Décontraction (2)

Je me risquais hier à distinguer d’une part la tranquillité assurée par les privilèges, et d’autre part la décontraction nécessaire pour mettre en échec les dispositifs d’assujettissement (ou plus précisément encore ce que Foucault appelle la subjectivation ) auxquels les minorités (en fait, la majorité sociale) sont surexposées. Cette distinction peut paraître floue, anodine et/ou arbitraire. Mais j’aimerais tout de même la creuser : en réfléchissant de façon empirique à ce qu’on appelle souvent la « résilience », et qui procède plus largement d’une philosophie pratique de l’expérience minoritaire ou opprimée, cette décontraction me semble un ressort utile.

Sous un angle, il y a un non-sens à souligner les effets libérateurs d’une attitude décontractée, puisqu’au contraire, l’aliénation submerge l’individu d’inquiétudes, de douleurs et de pressions sociales.
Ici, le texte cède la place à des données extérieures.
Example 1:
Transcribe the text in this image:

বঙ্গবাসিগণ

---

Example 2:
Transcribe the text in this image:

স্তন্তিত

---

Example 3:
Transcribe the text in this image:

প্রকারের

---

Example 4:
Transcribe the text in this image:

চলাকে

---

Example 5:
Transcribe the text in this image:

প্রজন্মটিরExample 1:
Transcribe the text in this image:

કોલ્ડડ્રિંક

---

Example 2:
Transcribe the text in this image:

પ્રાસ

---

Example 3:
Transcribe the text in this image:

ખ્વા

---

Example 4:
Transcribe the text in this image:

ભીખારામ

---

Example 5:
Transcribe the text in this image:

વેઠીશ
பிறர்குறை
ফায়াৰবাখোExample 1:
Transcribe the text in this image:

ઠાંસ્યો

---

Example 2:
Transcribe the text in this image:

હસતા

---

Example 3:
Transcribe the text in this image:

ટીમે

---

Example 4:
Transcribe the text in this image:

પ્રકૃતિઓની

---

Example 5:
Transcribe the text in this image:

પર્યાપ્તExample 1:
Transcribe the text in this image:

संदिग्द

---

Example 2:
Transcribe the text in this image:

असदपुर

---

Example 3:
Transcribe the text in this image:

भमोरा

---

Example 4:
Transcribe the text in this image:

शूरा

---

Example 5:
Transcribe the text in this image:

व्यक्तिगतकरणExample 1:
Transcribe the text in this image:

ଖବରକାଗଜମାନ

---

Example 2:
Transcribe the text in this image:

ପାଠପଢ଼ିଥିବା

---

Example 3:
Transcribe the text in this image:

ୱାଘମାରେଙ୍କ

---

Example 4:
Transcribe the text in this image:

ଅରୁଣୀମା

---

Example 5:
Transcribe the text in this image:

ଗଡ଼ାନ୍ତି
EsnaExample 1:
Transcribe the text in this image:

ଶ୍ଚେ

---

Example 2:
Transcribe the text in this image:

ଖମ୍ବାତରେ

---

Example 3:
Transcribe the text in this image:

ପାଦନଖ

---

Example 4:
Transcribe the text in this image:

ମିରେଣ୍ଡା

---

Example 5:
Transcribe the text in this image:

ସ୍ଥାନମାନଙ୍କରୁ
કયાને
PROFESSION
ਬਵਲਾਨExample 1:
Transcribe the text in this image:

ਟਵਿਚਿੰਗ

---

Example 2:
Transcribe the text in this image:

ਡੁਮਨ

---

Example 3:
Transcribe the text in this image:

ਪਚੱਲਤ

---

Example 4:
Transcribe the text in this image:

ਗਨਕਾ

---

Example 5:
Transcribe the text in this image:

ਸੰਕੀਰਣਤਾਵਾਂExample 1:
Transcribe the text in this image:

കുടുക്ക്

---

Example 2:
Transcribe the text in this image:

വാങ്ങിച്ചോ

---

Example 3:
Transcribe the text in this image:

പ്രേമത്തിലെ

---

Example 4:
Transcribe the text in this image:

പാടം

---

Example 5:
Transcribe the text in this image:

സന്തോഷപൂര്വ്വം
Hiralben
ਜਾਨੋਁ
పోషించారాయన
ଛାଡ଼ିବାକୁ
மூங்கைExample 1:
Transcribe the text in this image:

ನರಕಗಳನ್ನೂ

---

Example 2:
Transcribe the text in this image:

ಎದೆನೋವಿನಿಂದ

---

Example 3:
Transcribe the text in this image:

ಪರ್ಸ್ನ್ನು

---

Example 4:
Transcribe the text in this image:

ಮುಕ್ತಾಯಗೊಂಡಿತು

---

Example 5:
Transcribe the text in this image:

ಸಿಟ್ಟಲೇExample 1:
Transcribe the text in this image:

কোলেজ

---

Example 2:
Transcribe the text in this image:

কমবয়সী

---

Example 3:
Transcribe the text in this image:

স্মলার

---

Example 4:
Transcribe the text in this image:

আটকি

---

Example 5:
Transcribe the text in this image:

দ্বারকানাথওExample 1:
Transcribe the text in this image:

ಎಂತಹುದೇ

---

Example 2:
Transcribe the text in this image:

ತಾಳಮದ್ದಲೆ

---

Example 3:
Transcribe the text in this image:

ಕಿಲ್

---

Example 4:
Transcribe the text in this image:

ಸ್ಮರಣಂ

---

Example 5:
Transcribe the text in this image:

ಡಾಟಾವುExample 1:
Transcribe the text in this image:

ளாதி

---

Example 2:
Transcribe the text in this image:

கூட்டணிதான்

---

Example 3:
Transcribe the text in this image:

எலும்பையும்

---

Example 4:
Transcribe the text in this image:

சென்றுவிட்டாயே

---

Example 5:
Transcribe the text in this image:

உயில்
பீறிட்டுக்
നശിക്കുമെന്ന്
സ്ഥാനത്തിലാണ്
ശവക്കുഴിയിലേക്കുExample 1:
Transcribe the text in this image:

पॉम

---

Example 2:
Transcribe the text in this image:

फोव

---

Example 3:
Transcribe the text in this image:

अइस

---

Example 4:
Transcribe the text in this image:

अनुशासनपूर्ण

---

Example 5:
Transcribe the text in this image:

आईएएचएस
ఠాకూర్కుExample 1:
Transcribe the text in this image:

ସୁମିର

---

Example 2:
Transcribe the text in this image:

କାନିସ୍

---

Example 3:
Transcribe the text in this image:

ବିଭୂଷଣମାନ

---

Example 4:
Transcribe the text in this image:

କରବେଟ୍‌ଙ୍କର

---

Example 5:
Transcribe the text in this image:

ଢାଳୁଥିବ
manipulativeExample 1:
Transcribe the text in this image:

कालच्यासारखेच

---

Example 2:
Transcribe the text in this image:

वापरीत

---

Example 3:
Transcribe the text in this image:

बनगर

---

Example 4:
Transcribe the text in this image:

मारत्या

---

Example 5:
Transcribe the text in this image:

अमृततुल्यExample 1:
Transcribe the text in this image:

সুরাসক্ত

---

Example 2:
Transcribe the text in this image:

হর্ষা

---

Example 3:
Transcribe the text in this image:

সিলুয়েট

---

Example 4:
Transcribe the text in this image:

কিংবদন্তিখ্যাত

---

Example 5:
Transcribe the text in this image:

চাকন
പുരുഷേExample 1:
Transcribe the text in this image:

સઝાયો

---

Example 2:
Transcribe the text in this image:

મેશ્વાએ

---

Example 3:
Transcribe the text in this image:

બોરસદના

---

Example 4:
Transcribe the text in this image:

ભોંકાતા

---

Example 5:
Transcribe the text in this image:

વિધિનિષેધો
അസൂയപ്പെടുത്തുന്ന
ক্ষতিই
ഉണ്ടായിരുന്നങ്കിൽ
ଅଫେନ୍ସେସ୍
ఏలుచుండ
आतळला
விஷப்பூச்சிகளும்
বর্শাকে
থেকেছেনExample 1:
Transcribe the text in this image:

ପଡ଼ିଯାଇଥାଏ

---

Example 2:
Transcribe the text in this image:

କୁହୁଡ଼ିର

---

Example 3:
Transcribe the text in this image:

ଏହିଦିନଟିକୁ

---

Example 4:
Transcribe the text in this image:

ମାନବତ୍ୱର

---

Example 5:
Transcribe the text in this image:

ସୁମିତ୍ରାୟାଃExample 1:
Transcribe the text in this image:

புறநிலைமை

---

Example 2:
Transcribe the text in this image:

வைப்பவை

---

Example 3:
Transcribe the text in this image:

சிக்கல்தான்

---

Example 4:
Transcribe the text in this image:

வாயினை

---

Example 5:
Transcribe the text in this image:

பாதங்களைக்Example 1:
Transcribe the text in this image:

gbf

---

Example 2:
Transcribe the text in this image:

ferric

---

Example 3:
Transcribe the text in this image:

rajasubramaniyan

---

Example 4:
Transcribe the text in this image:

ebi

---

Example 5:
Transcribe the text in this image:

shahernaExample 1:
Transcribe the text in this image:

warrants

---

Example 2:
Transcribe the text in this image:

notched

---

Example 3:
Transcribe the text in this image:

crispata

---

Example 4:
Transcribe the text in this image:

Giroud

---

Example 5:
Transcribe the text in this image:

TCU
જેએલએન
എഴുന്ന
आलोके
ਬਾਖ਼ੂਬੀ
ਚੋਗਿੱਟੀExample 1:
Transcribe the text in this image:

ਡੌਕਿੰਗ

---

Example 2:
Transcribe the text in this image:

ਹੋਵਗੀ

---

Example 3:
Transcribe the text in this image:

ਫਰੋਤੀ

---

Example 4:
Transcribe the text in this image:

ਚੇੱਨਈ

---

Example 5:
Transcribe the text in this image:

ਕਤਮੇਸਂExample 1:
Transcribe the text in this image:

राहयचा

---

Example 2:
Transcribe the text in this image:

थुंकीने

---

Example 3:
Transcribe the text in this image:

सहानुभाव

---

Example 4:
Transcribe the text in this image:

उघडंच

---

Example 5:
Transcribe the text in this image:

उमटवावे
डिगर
De sorte que la décontraction peut bien être subversive… elle reste l’affaire de ceux qui peuvent se permettre l’assurance de jouer avec les normes et ne craignent pas l’exclusion. Allons même plus loin : on peut deviner à l’allure plus ou moins (dé)contractée d’une personne la charge de violence sociale qui pèse sur elle. Le poids des normes, des discriminations et des mauvais traitements réduit l’amplitude des gestes. Sous des contraintes d’abord autoritaires, on apprend à se soumettre en adoptant la gestuelle attendue : rapetissée, discrète, hésitante. 

Mais précisément, la connaissance de ce processus indique un chemin : c’est aussi en adoptant une autre gestuelle qu’on peut se réapproprier sa volonté, ses désirs, ses convictions, etc. Il s’agit pour ainsi dire de saboter le processus d’assujettissement qu’on a subi. Cette dé-contraction ne peut donc pas être spontanée. On ne peut la viser qu’à travers des stratagèmes. Raison pour laquelle je glissais qu’on pouvait mimer la décontraction. C’est en la mimant qu’on l’incorpore. Tout comme Pascal écrivait avec acuité que c’est en accomplissant les gestes et rituels qu’on devient croyant. En faisant comme si.

« Car on s’accoutume ainsi aux vertus intérieures par ces habitudes extérieures. » (Pascal)

Mimer la décontraction peut aider à déployer un corps, à surmonter des peurs, à ressentir en soi une force qui se passe de l’approbation. Les cours de théâtre apprennent d’ailleurs cela.